# Chattanooga Choo Choo train



## mitsugirly

If you ever go to Chattanooga, TN, you MUST stay on the Choo Choo train in down town Chattanooga. It is the neatest hotel ever. They have 3 hotels on the 24 acre resort along with rows and rows of real train cars that have been converted in to private rooms.

Honetly, you could stay here and never leave. They have their own mall that wraps around the trains for all your shopping needs. Several different restaurants from fine dining on a train car to a restaurant to a pizza and also an ice cream shop. Trolley, model train, ride on a train, the entire middle section is a beautiful garden with all kinds of waterfalls, flowers and sculptured bushes. 3 pools with waterfalls. Then you can take their electric bus anywhere down town or to the aquarium FOR FREE!! We were in heaven at this place. Definately not a place to pass up.
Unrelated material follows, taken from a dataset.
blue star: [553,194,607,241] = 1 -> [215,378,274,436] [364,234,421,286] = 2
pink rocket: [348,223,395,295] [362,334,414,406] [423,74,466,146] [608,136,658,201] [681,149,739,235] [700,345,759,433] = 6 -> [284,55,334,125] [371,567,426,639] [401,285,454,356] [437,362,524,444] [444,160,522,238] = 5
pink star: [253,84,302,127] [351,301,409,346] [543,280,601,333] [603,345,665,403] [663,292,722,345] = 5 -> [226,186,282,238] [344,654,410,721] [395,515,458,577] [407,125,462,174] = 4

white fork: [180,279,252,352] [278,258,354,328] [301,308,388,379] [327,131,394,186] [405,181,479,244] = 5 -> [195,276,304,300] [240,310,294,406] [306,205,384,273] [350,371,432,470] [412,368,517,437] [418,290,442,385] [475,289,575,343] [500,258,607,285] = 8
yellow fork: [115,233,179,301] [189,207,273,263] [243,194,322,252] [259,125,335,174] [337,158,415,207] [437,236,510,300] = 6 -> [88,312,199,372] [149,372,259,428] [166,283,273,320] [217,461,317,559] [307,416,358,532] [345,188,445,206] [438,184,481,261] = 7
This is a real train station that was built in 1870. They also served over 50 passenger trains a day. The building was closed to the public when the last train stopped on August 11, 1970. It was reopened on April 11, 1973 as a luxury resort. In 1974 is was declared a historical site.
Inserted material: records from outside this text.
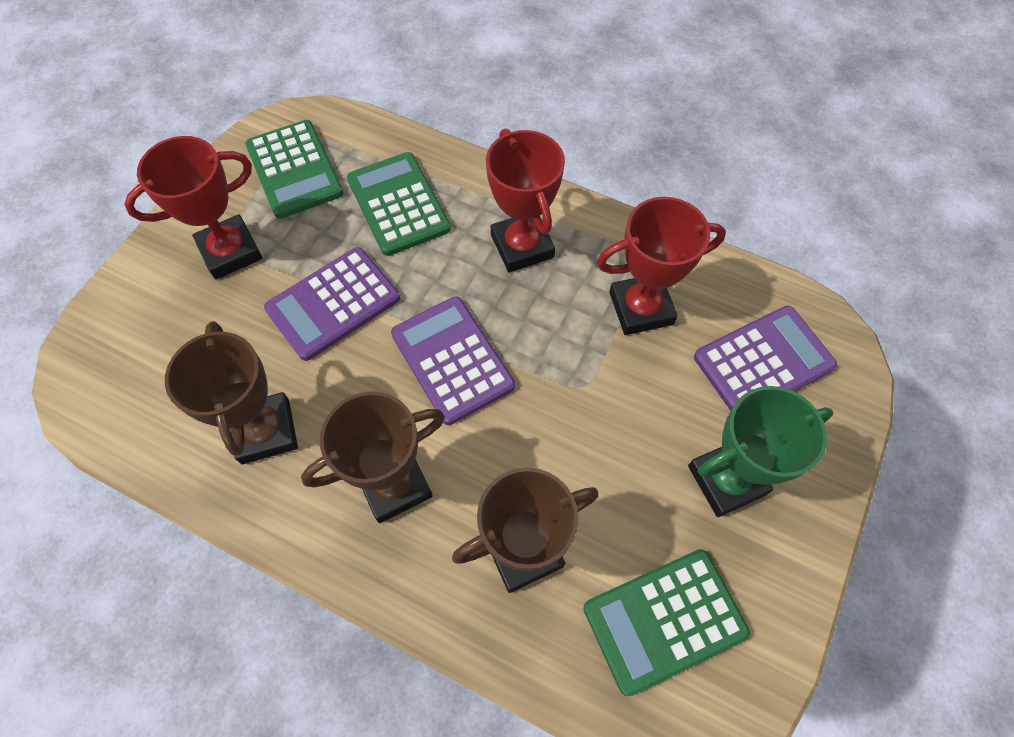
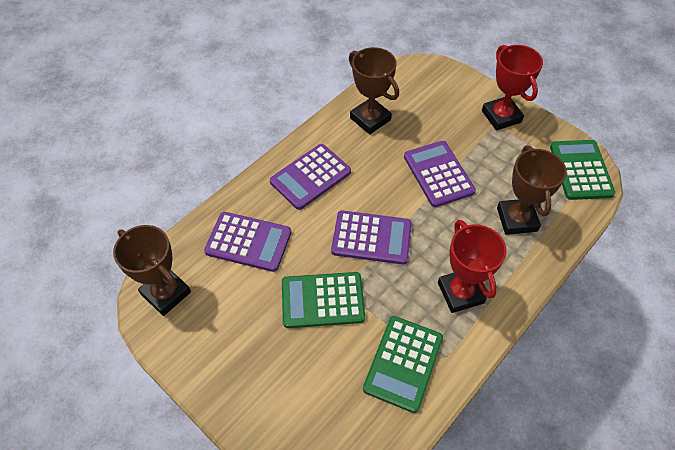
green trophy: [688,386,833,517] = 1 -> none = 0
purple calculator: [264,247,400,361] [391,297,515,425] [694,306,837,411] = 3 -> [204,212,291,272] [270,144,351,210] [331,211,412,265] [404,141,476,207] = 4
red trophy: [124,136,262,280] [486,128,565,272] [597,197,726,335] = 3 -> [438,220,507,313] [482,45,543,131] = 2

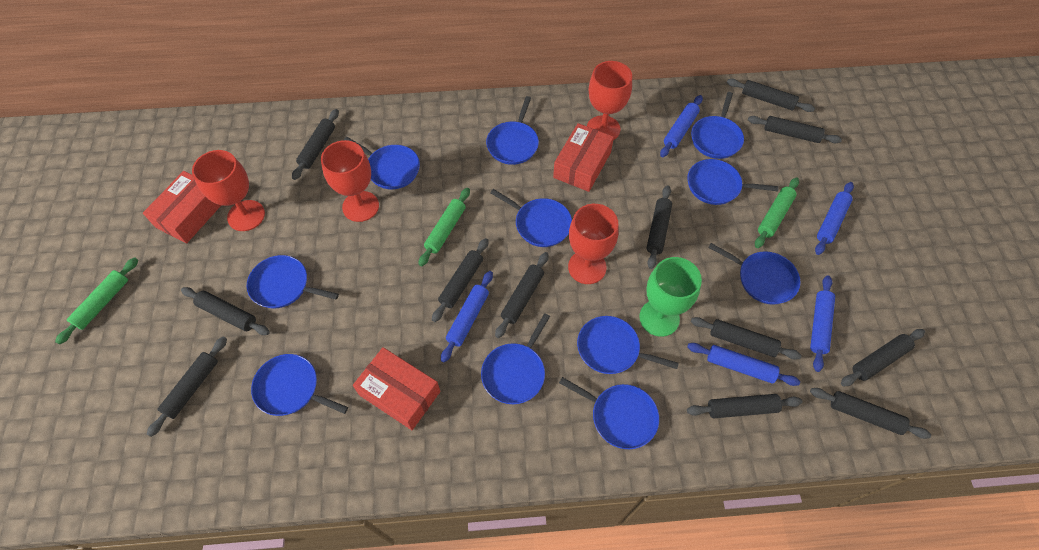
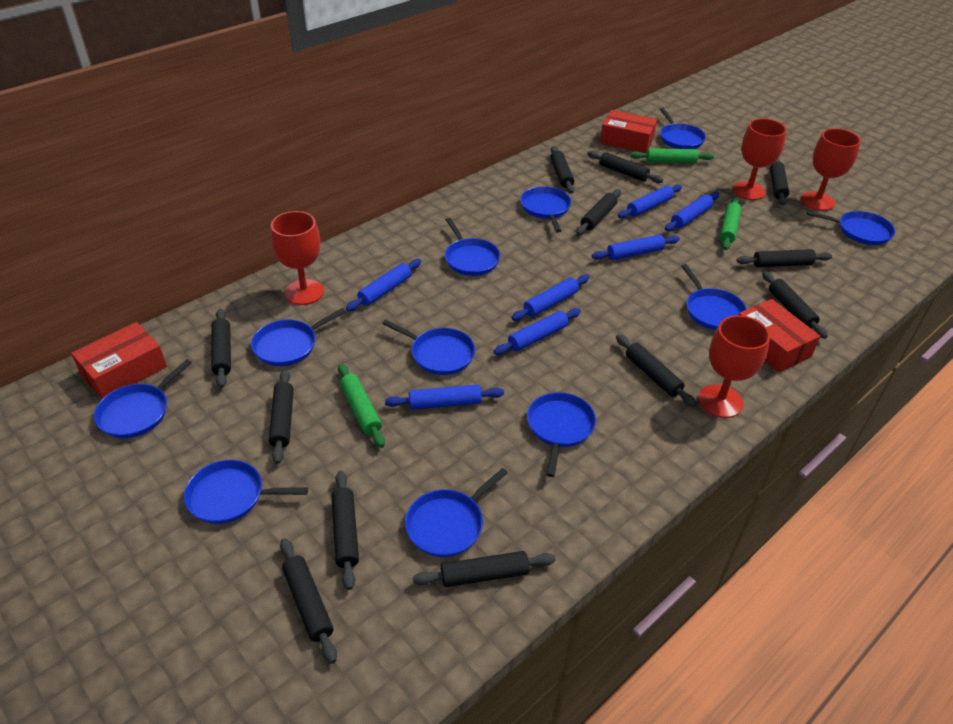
blue rolling pin: [441,271,493,363] [660,95,703,157] [687,343,800,386] [810,275,835,372] [815,182,854,255] = 5 -> [346,259,421,311] [385,385,504,410] [494,308,581,355] [511,275,589,321] [592,235,680,260] [618,184,682,218] [665,192,719,231] = 7
green goblet: [639,257,702,337] = 1 -> none = 0

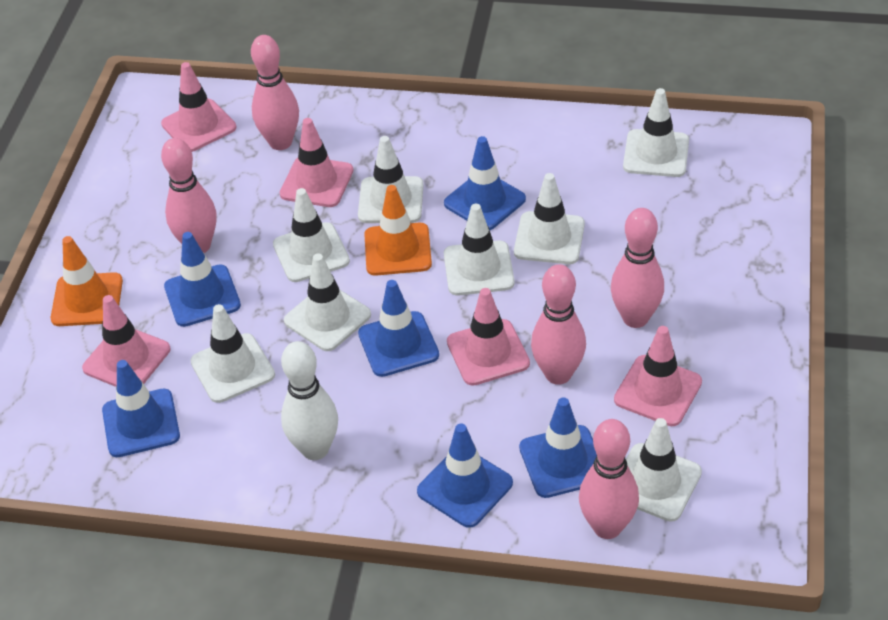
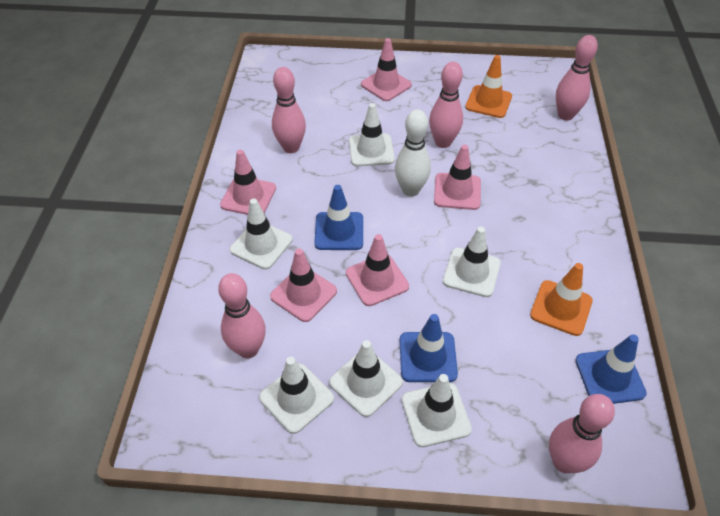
blue traffic cone: [102,360,180,457] [164,232,241,327] [358,280,439,377] [417,424,513,528] [444,136,526,230] [519,397,597,498] = 6 -> [314,185,363,250] [400,314,458,382] [575,334,647,404] = 3
white traffic cone: [190,304,275,403] [273,188,350,282] [284,253,371,351] [358,136,423,223] [444,204,515,296] [514,173,585,264] [623,88,689,177] [626,418,702,522] = 8 -> [230,198,293,270] [259,357,334,434] [329,340,403,417] [349,103,395,167] [402,374,472,447] [443,227,501,297] = 6

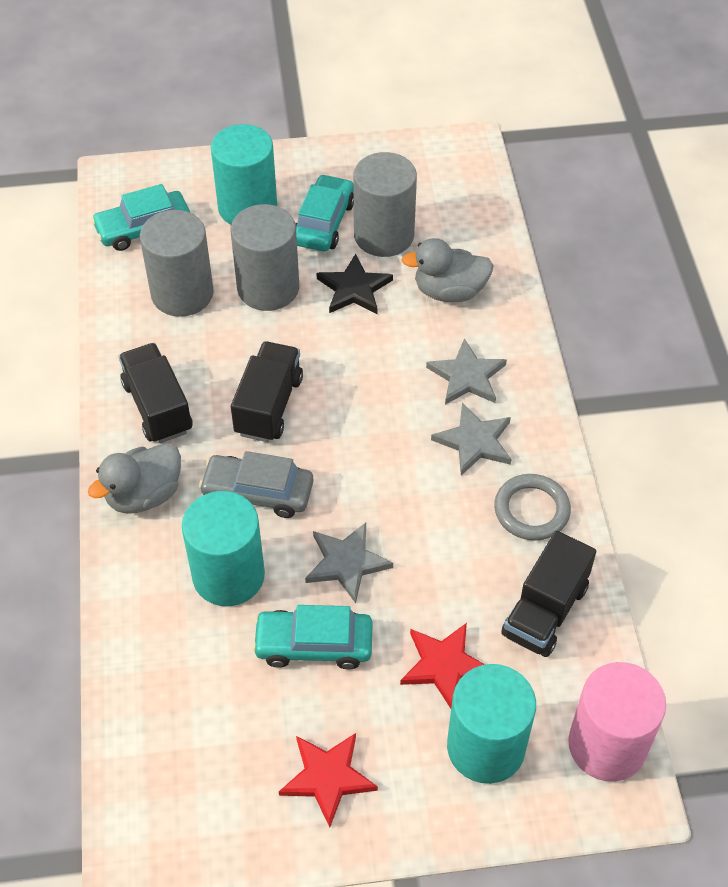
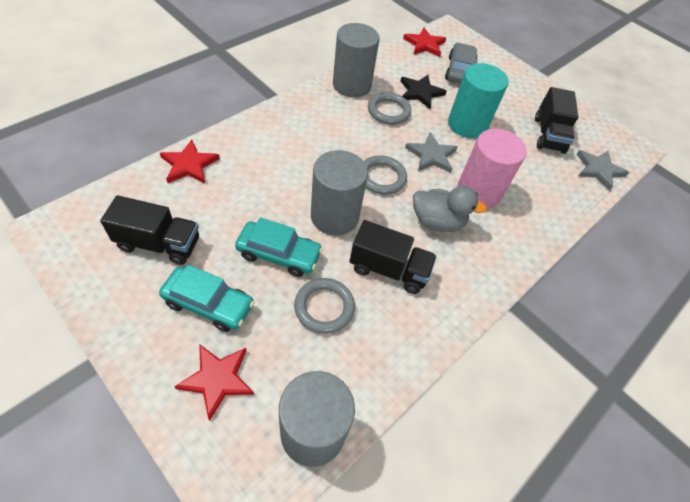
grey duck: [88,443,181,514] [402,238,494,302] = 2 -> [413,186,487,232] = 1
grey ring: [494,474,571,541] = 1 -> [294,278,355,334] [364,155,407,195] [368,92,411,125] = 3
grey star: [305,523,393,603] [426,339,507,405] [431,403,511,475] = 3 -> [405,132,458,173] [576,150,629,191] = 2
red star: [279,733,378,827] [400,623,485,708] = 2 -> [160,139,220,183] [174,344,254,421] [403,28,446,57] = 3
turquoise car: [91,184,191,251] [252,605,373,669] [296,174,354,251] = 3 -> [159,265,254,332] [235,217,323,277] = 2
turquoise cylinder: [182,491,265,606] [211,124,277,224] [447,664,536,784] = 3 -> [448,63,509,138] = 1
I know the composition isn't great on these of the entrance...but I just wanted to show how breath taking it was. The architechture was amazing.
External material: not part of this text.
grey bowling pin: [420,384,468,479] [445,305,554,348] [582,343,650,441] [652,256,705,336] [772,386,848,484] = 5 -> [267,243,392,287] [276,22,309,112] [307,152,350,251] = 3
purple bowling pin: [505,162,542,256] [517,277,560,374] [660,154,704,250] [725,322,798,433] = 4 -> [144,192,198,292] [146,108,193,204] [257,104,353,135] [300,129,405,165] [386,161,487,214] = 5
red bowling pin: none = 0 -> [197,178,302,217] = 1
This is the peak dome in the entrance/check in area WAYYYYY up high.












The Victorian train cars lined up and down the tracks (4 passenger car tracks total and there are 48 train cars total surrounding the gardens)











The first Chattanooga Choo Choo was Cincinnati Southern Railroad's small wood burning steam locomotive that started its journey through history from Cincinnati, Ohio on March 5, 1880. Nearly all trains traveling to the South passed through Chattanooga. The wood-burning "Choo Choo" was the first to provide non-stop service. Completely refurbished, she is the only engine of her kind now in the city.


----------



## William Petruzzo

Very cool. I like the second to last best.


----------



## Josh66

Cool.

Looks like it would be a fun vacation spot.


----------



## polymoog

Sounds like a really cool place to visit  Nice ceiling pic


----------